Meski tidak dapat dihukum secara pidana, anak tersebut tetap dibawa ke pihak kepolisian untuk dilakukan pembinaan dan asesmen psikologis.
Langkah ini penting guna memastikan apakah terdapat gangguan perilaku atau trauma yang mendasari tindakannya.
Polsek Citamiang memastikan bahwa proses pemeriksaan dilakukan sesuai prosedur hukum anak. Pendampingan psikolog dan petugas dari Dinas Sosial telah dikerahkan.
Banyak pihak menilai bahwa kasus ini menjadi “wake-up call” bagi seluruh elemen masyarakat. Perlindungan anak tidak boleh hanya bersifat simbolik, melainkan konkret melalui regulasi media, kontrol keluarga, dan sistem edukasi.

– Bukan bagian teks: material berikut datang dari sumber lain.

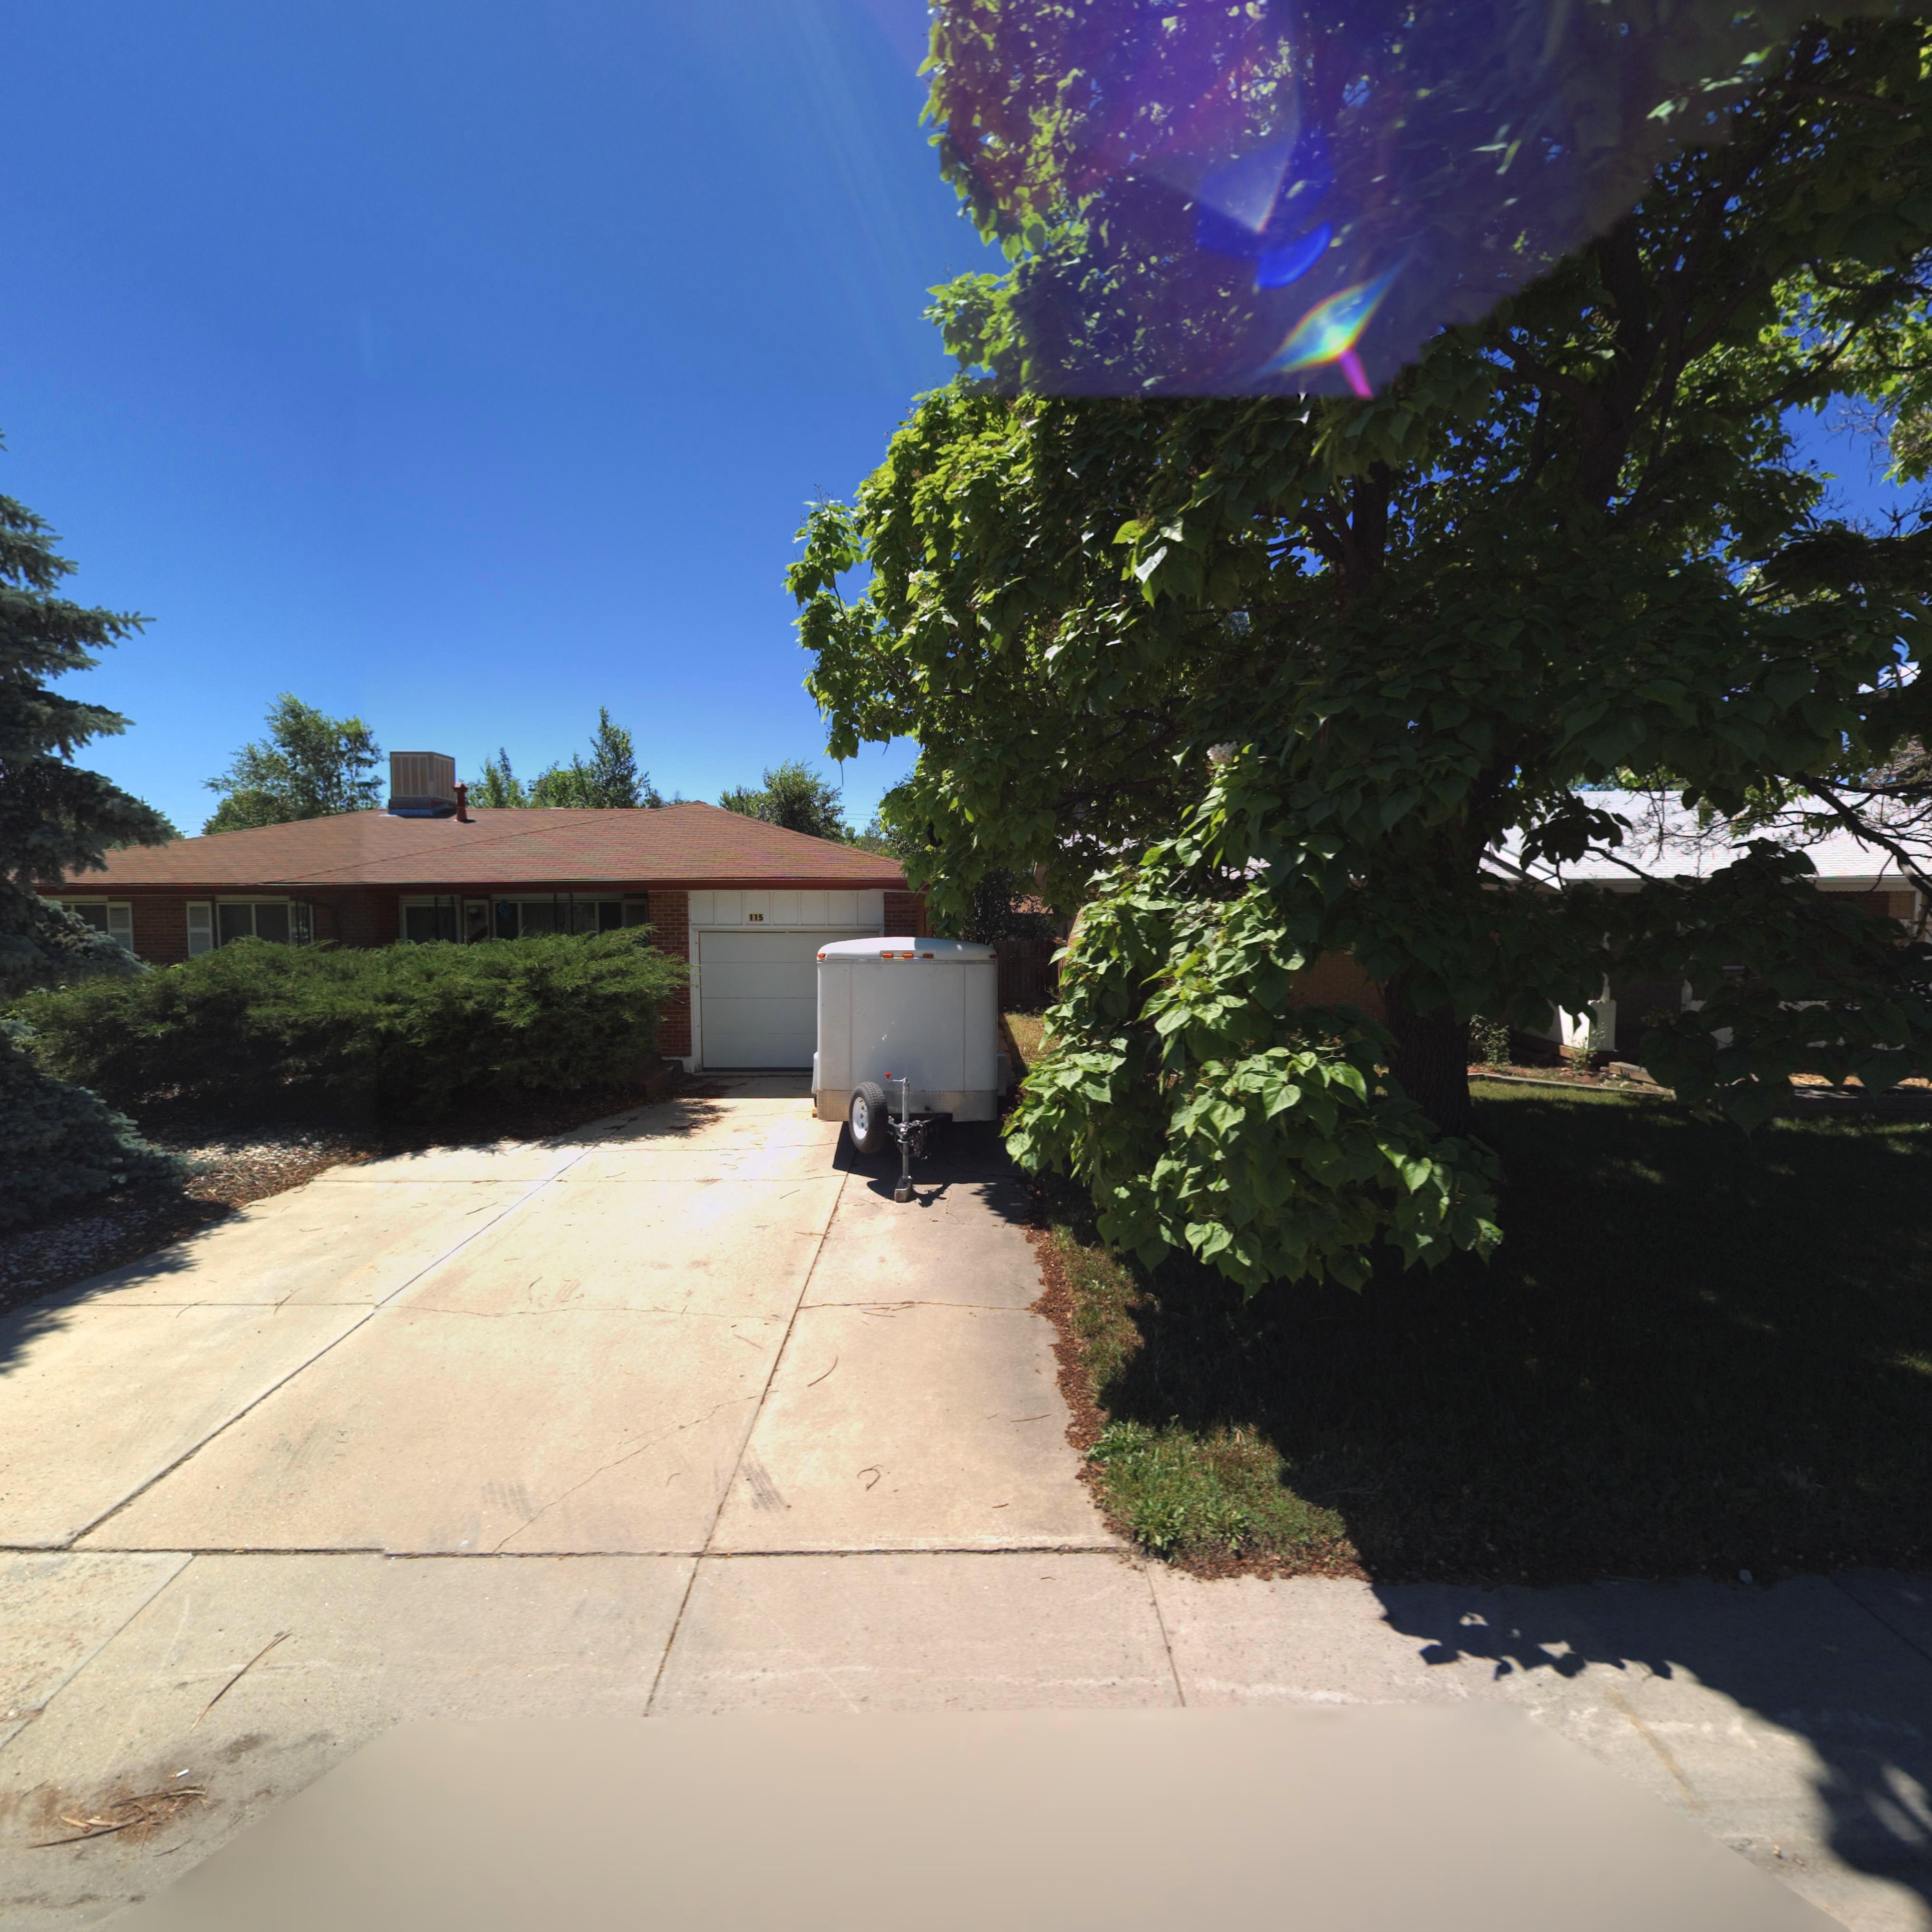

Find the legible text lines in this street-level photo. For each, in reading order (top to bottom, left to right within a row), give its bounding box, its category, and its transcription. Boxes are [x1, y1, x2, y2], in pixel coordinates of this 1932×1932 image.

Sementara itu, warga terdampak terus meminta perhatian dari pemerintah daerah dalam bentuk bantuan penginapan sementara, pemulihan trauma, dan kompensasi atas kerugian material.
Tragedi ini mengingatkan kita bahwa anak-anak bukan hanya subjek yang harus dilindungi, tetapi juga bisa menjadi pelaku jika tidak diarahkan dengan benar.
Kasus bocah 9 tahun di Sukabumi menjadi bukti nyata bahwa era digital dan ketidakhadiran pengawasan orang tua dapat berakibat fatal.
Penting untuk menanggapi kasus ini dengan pendekatan yang komprehensif menggabungkan hukum, psikologi, edukasi, dan keterlibatan sosial agar keadilan tidak hanya hadir bagi korban, tetapi juga membentuk masa depan yang lebih aman bagi anak-anak Indonesia.